Using the lines below, work out the count of those that hold "origin". Give the number only.
- - -
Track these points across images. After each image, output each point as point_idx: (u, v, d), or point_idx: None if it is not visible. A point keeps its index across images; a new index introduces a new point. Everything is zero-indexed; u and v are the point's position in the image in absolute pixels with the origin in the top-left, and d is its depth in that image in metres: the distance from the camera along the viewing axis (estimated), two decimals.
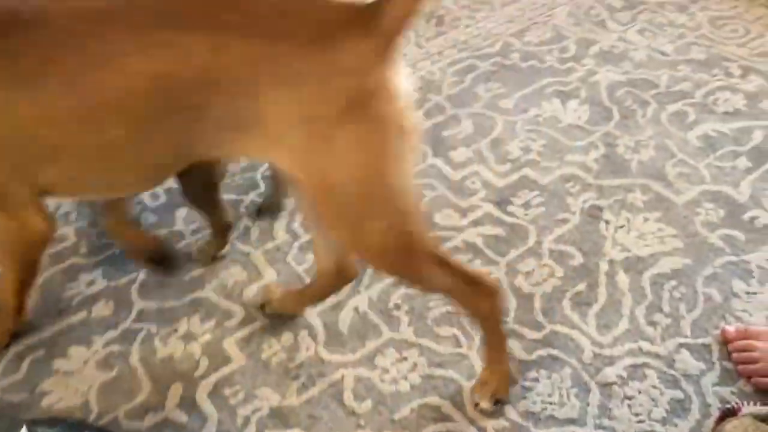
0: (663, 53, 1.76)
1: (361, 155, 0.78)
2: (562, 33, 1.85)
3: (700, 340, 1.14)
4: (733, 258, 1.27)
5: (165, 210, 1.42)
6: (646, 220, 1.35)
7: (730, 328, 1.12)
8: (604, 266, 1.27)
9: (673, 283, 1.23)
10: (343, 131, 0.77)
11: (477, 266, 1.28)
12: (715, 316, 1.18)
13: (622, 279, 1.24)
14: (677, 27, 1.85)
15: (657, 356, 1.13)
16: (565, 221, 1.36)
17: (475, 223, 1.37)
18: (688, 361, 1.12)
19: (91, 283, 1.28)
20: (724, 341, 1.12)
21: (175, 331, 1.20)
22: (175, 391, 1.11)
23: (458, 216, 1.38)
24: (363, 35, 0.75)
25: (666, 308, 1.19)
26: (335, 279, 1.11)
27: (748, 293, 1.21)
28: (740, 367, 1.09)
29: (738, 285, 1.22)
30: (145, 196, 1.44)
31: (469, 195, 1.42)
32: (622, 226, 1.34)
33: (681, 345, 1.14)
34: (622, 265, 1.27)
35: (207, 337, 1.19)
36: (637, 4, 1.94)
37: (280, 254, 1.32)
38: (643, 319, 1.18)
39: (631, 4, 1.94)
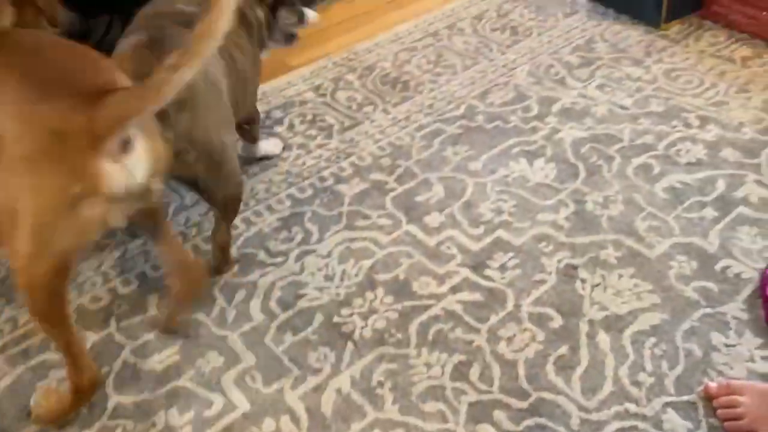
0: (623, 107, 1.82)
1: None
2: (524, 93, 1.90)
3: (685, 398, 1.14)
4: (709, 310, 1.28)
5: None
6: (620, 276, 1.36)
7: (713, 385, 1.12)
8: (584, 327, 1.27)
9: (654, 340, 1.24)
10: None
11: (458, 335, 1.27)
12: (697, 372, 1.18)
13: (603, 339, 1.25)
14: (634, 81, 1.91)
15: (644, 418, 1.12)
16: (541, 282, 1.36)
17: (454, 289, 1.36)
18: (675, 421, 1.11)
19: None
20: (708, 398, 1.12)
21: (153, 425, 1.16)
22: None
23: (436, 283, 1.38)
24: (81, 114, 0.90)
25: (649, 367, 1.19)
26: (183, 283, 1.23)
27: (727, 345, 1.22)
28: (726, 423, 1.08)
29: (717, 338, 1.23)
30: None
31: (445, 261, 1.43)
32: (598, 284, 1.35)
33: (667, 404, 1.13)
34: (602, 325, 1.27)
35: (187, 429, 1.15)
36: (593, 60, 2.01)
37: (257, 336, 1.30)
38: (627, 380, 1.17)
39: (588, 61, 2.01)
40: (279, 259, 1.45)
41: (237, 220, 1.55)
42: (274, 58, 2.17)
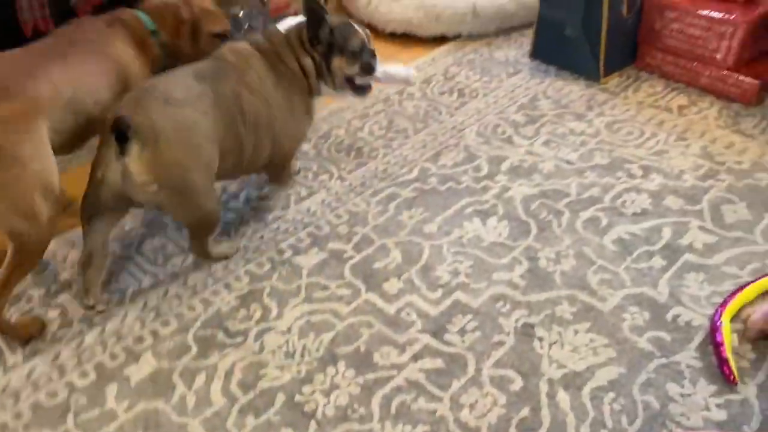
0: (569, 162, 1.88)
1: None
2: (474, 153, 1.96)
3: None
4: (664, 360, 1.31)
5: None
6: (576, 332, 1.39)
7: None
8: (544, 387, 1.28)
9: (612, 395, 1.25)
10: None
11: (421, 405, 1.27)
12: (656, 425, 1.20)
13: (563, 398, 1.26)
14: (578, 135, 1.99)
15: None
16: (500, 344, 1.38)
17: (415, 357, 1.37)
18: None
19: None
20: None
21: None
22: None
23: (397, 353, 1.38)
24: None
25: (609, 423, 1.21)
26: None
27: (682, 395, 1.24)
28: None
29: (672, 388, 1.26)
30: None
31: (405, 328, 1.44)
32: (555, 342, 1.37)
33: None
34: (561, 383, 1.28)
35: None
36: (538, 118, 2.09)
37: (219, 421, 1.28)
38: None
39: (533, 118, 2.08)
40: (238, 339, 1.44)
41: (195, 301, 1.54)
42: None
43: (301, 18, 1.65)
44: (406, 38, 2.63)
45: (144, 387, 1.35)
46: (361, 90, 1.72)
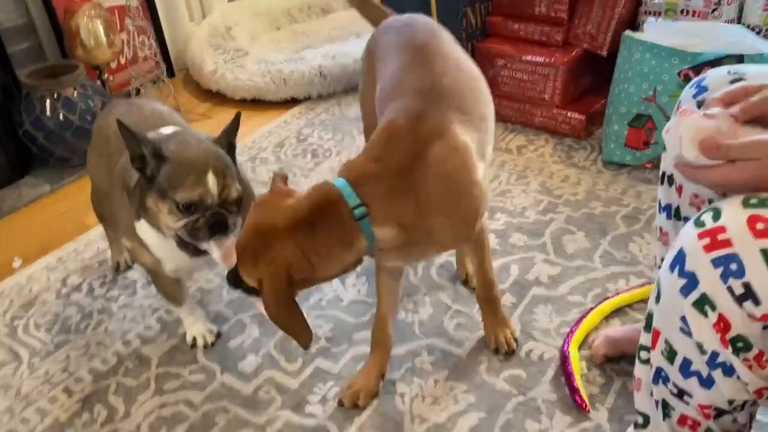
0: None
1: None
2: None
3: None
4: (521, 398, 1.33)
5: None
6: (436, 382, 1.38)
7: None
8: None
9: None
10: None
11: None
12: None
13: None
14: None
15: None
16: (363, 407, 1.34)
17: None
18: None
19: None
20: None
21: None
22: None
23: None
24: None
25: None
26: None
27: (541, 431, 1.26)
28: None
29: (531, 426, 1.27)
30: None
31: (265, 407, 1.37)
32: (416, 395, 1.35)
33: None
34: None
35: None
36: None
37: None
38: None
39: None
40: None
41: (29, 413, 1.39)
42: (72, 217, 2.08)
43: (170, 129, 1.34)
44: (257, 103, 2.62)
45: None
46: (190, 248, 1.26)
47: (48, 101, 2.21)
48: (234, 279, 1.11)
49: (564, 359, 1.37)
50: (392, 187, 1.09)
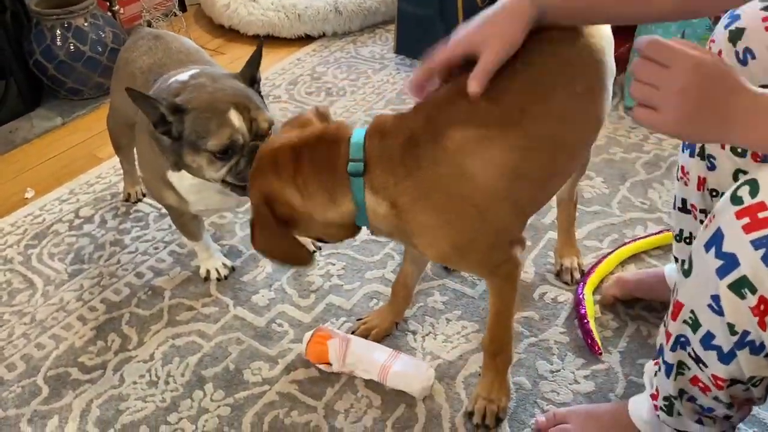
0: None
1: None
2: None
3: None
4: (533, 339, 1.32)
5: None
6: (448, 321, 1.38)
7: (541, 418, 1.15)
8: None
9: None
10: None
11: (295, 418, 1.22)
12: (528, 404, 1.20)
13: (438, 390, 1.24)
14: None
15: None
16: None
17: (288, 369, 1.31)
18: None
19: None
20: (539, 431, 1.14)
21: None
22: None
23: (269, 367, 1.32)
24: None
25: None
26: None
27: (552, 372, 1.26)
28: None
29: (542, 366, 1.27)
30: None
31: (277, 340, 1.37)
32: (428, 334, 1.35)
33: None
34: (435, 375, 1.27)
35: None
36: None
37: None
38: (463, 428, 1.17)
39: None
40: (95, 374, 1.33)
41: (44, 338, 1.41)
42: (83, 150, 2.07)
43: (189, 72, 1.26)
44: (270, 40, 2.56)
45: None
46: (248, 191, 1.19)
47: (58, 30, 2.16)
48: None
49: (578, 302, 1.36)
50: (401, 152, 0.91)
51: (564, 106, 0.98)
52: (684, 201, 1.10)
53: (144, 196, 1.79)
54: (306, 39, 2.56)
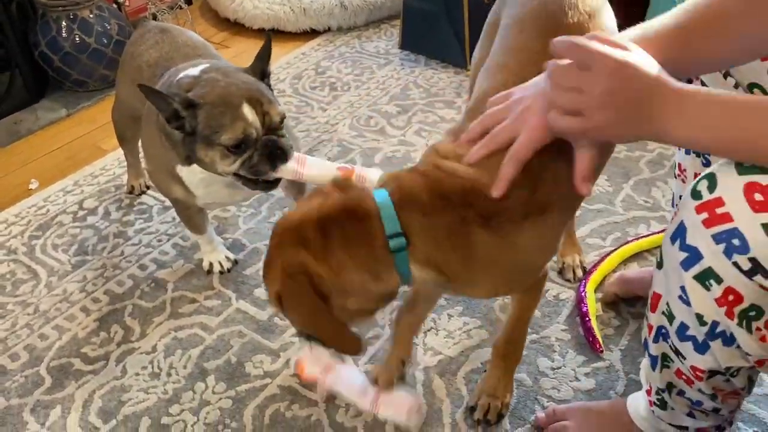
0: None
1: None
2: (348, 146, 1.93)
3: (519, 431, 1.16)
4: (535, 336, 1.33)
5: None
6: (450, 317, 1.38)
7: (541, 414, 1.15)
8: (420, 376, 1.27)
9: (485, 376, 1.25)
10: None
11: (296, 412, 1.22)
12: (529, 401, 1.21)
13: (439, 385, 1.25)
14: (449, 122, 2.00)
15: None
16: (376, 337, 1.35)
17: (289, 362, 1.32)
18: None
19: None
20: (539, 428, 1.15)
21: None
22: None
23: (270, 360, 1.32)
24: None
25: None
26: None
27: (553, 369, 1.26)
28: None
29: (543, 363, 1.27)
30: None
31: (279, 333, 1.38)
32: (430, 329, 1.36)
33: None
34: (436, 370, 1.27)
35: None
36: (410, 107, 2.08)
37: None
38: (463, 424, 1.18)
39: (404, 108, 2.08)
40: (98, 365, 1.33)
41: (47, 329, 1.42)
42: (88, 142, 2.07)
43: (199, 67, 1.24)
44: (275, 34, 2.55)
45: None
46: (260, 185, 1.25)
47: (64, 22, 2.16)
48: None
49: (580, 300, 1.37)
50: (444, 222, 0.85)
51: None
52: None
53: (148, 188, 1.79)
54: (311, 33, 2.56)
- - -
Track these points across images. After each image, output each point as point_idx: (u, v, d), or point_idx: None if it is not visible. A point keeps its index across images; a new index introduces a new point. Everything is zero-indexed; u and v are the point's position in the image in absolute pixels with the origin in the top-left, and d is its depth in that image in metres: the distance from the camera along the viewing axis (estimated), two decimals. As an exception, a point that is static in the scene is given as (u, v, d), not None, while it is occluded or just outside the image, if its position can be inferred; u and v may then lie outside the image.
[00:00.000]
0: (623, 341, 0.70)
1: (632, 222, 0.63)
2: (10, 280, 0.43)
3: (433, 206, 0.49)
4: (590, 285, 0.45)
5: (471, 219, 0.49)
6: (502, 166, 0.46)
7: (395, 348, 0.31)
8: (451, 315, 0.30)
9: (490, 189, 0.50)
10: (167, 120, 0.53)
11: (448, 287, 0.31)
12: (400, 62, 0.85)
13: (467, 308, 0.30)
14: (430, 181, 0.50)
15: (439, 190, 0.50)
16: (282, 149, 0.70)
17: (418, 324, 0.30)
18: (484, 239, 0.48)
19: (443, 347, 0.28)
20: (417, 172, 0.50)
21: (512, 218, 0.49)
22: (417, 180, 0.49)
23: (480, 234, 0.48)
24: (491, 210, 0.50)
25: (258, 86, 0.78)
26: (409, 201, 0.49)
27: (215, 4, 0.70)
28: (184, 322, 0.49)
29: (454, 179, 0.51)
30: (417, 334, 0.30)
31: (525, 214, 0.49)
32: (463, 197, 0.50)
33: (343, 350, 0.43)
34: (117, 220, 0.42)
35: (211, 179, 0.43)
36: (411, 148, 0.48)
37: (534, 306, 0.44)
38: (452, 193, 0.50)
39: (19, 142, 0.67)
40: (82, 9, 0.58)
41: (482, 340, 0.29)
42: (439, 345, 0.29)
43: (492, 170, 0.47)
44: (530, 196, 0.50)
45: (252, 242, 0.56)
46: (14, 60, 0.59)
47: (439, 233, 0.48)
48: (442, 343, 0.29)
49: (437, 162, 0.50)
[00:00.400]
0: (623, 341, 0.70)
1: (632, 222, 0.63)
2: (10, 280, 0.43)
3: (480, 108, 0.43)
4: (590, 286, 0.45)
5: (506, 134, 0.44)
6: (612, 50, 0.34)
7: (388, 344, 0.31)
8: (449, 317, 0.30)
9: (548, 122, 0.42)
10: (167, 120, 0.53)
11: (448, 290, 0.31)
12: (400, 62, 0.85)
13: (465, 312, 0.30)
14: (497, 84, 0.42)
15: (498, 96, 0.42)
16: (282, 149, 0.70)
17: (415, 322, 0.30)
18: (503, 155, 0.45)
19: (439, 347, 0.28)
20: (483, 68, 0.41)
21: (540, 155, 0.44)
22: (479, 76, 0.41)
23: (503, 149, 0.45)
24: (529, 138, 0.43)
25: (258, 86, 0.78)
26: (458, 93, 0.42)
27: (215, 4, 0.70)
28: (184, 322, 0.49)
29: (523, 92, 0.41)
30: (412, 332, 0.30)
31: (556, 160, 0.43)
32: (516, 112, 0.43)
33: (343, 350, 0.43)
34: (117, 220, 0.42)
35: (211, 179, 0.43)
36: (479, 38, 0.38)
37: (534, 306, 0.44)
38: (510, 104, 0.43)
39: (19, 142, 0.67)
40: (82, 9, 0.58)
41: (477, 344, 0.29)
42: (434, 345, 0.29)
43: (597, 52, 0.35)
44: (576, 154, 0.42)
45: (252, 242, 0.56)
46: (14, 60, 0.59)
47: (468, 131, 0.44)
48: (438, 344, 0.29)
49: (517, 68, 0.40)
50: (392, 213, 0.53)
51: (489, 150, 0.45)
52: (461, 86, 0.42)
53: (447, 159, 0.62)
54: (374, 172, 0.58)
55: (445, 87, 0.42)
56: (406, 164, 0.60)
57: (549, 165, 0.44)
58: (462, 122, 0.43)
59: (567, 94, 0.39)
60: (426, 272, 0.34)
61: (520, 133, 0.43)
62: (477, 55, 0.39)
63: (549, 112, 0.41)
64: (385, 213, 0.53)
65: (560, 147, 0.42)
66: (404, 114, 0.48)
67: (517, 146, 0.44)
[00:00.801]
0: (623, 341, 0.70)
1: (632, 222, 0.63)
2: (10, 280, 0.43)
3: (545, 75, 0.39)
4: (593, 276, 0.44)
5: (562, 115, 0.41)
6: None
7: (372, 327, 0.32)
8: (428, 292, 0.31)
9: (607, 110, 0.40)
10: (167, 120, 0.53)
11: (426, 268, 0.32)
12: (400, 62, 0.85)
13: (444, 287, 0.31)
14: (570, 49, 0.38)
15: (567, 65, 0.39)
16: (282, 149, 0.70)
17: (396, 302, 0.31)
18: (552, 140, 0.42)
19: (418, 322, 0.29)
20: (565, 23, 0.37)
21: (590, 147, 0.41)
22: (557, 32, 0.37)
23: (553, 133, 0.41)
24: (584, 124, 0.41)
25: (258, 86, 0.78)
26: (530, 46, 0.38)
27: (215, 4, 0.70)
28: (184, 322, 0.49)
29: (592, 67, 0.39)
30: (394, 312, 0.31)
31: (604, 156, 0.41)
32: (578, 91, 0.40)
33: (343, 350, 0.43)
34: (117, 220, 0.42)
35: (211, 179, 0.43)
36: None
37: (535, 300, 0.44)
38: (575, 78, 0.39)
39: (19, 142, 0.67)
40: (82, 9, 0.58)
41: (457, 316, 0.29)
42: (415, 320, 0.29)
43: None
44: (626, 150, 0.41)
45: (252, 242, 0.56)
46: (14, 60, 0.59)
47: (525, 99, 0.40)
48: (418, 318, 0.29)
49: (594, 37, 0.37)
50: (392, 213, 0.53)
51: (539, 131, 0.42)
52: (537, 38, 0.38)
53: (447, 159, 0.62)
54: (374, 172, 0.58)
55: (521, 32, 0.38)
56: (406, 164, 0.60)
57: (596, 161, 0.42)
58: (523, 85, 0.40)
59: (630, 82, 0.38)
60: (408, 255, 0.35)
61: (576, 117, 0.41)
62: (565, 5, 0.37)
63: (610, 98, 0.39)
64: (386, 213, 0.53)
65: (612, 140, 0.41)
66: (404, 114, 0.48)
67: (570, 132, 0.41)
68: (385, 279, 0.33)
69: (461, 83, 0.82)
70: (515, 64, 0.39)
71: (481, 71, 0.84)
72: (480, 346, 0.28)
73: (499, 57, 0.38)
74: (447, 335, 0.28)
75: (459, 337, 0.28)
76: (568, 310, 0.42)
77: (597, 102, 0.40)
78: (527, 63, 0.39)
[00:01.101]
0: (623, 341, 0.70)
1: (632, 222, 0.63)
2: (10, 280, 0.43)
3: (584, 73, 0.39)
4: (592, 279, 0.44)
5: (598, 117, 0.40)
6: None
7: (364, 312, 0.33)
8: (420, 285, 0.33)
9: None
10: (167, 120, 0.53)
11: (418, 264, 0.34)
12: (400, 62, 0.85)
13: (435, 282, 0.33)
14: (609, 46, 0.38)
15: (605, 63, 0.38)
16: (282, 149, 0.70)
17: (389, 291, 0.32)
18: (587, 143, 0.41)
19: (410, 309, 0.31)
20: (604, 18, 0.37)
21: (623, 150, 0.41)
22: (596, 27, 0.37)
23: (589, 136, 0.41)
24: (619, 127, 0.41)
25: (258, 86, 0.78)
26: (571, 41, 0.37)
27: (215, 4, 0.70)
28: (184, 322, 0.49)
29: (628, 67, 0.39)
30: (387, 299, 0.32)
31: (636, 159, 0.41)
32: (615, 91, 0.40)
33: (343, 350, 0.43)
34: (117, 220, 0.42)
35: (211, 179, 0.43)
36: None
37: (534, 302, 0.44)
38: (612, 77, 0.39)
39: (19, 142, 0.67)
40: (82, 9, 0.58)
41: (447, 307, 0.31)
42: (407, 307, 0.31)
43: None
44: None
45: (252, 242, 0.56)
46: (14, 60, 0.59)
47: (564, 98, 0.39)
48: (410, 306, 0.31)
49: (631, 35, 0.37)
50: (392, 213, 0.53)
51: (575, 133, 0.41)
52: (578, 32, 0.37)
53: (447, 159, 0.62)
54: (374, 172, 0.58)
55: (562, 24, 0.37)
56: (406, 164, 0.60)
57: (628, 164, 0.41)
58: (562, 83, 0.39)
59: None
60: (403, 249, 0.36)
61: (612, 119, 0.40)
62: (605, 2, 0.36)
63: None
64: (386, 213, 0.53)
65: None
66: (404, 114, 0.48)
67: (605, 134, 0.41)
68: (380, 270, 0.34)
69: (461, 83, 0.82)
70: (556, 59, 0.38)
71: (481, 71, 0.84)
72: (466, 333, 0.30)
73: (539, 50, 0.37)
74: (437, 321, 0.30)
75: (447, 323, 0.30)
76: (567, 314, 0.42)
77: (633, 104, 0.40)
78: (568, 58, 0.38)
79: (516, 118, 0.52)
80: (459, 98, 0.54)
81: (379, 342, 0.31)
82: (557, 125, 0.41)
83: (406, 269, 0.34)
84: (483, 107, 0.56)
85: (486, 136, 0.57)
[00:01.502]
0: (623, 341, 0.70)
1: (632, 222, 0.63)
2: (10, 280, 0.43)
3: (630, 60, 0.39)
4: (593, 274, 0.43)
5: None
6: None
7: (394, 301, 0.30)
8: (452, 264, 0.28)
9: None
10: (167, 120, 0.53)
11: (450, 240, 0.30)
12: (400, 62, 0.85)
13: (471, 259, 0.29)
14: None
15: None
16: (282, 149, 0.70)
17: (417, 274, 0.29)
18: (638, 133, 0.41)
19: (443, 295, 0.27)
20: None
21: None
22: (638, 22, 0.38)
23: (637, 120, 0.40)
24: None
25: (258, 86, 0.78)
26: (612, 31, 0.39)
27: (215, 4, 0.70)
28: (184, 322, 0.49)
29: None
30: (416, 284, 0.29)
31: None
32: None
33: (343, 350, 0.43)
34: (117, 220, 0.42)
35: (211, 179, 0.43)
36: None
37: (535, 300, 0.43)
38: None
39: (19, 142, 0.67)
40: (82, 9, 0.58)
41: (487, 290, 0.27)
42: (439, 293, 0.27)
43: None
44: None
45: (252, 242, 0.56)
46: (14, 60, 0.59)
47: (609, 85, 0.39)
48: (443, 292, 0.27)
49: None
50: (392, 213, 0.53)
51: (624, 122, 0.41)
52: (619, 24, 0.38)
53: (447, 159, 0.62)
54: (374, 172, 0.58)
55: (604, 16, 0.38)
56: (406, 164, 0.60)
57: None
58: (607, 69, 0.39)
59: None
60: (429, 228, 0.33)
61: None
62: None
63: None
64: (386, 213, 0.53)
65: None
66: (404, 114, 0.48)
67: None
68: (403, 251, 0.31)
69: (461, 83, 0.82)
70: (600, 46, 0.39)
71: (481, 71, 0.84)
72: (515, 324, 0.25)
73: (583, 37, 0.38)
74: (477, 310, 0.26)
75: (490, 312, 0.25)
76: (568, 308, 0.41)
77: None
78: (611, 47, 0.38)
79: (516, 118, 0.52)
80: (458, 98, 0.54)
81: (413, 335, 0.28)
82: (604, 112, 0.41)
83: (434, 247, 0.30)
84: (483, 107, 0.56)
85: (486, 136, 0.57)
- - -
**RESULT**
2